(Excerpted passage Opens)

WASHINGTON — Even as pro-democracy demonstrations in Cairo have riveted the world's attention for 17 days, the Egyptian military has managed the crisis with seeming finesse, winning over street protesters, quietly consolidating its domination of top government posts and sidelining potential rivals for leadership, notably President Hosni Mubarak's son Gamal.

Then came Thursday, a roller coaster of a day on which the military at first appeared to be moving to usher Mubarak from the scene — and then watched with the world as Mubarak clung to his title.

The apparent standoff between the protest leaders and Mubarak, hours before major demonstrations set for Friday, could pose a new dilemma for military commanders. Suleiman called for an end to demonstrations, and Human Rights Watch said this week that some military units had been involved in detaining and abusing protesters. But by most accounts, army units deployed in Cairo and other cities have shown little appetite for using force to clear the streets.

(Excerpted passage Closes)
(Data Opens)

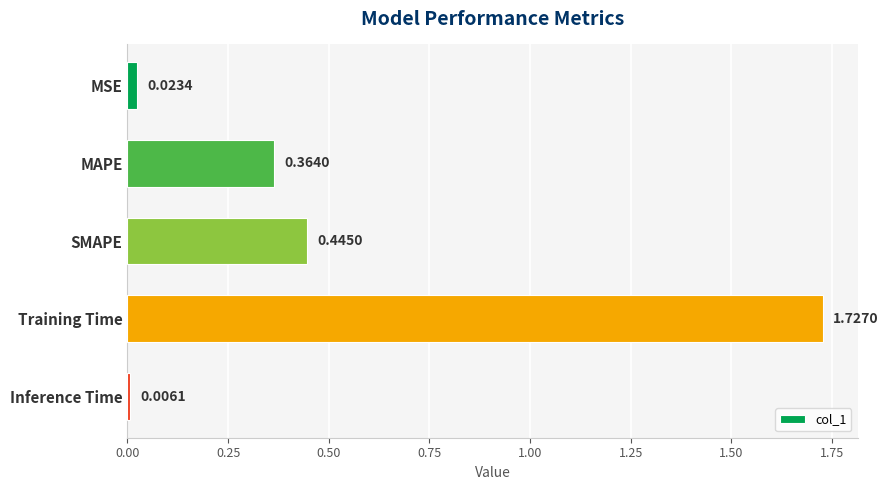

What is the sum of all values?

2.6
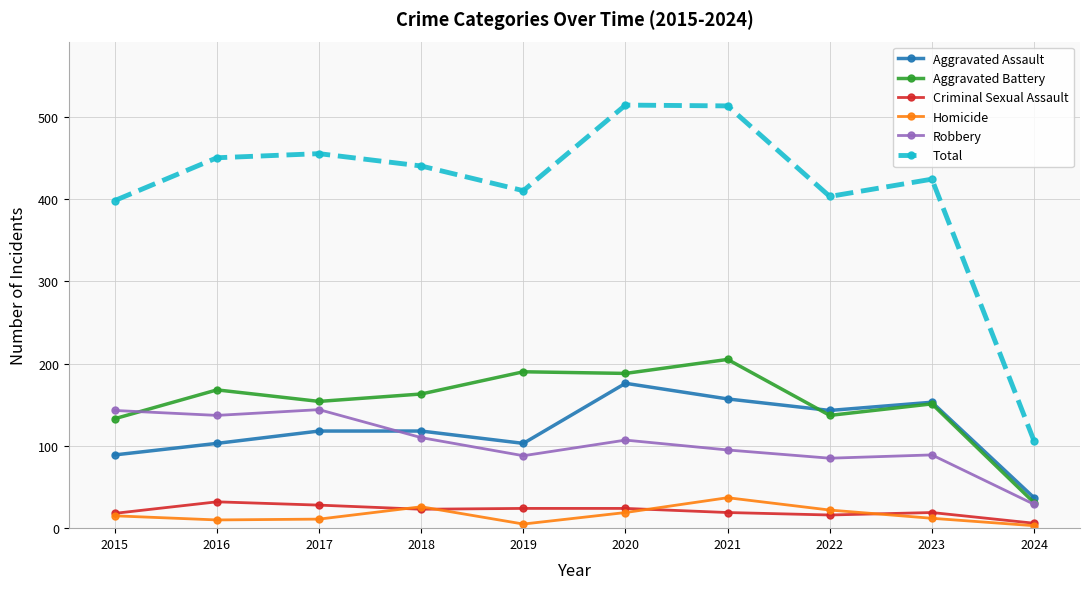

True or false: Criminal Sexual Assault and Robbery intersect in this chart.

False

(Data Closes)

| Job item A |
Name every person the Egyptian military excerpt identifies by name.
| Job item B |
Rewrite the portion of the Egyptian military excerpt starting at "The apparent standoff" and ending at "clear the streets.", putting "demonstrators" in place of "protesters".
| Job item C |
Translate this sentence from the Egyptian military excerpt into Spanish: "Suleiman called for an end to demonstrations, and Human Rights Watch said this week that some military units had been involved in detaining and abusing protesters."
The listing isn't needed for any of this.

| Solution A |
Hosni Mubarak, Gamal, Suleiman

| Solution B |
The apparent standoff between the protest leaders and Mubarak, hours before major demonstrations set for Friday, could pose a new dilemma for military commanders. Suleiman called for an end to demonstrations, and Human Rights Watch said this week that some military units had been involved in detaining and abusing demonstrators. But by most accounts, army units deployed in Cairo and other cities have shown little appetite for using force to clear the streets.

| Solution C |
Suleiman pidió el fin de las manifestaciones, y Human Rights Watch dijo esta semana que algunas unidades militares habían participado en la detención y el maltrato de manifestantes.